## The problem
Skip every line before the one containing "nose: (419, 324)", then copy that line and the rest of the entries below exactly, through the last line.

## Records for the exercise

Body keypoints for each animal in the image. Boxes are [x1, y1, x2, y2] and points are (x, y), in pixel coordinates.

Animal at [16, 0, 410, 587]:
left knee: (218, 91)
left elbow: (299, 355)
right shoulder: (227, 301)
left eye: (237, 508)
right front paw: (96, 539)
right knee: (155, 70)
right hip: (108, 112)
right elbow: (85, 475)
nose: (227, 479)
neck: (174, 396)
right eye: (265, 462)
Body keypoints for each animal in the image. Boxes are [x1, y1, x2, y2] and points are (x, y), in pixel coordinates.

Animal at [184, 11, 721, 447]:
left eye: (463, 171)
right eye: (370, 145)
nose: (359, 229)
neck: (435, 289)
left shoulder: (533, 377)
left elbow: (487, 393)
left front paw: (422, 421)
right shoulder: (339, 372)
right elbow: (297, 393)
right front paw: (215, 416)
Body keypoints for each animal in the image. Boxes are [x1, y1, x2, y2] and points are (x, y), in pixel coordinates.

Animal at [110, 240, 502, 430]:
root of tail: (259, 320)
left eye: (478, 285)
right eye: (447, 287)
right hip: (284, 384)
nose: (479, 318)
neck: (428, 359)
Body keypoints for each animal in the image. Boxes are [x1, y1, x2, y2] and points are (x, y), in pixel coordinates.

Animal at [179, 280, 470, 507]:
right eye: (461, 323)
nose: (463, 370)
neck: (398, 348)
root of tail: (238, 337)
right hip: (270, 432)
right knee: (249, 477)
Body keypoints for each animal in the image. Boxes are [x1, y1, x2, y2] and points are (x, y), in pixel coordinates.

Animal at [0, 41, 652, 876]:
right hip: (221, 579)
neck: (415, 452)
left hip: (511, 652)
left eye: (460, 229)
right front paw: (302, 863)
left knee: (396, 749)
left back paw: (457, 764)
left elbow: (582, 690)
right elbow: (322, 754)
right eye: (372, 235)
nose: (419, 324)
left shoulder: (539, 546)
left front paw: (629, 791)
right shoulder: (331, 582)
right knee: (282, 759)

## Answer to this task
nose: (419, 324)
left shoulder: (539, 546)
left front paw: (629, 791)
right shoulder: (331, 582)
right knee: (282, 759)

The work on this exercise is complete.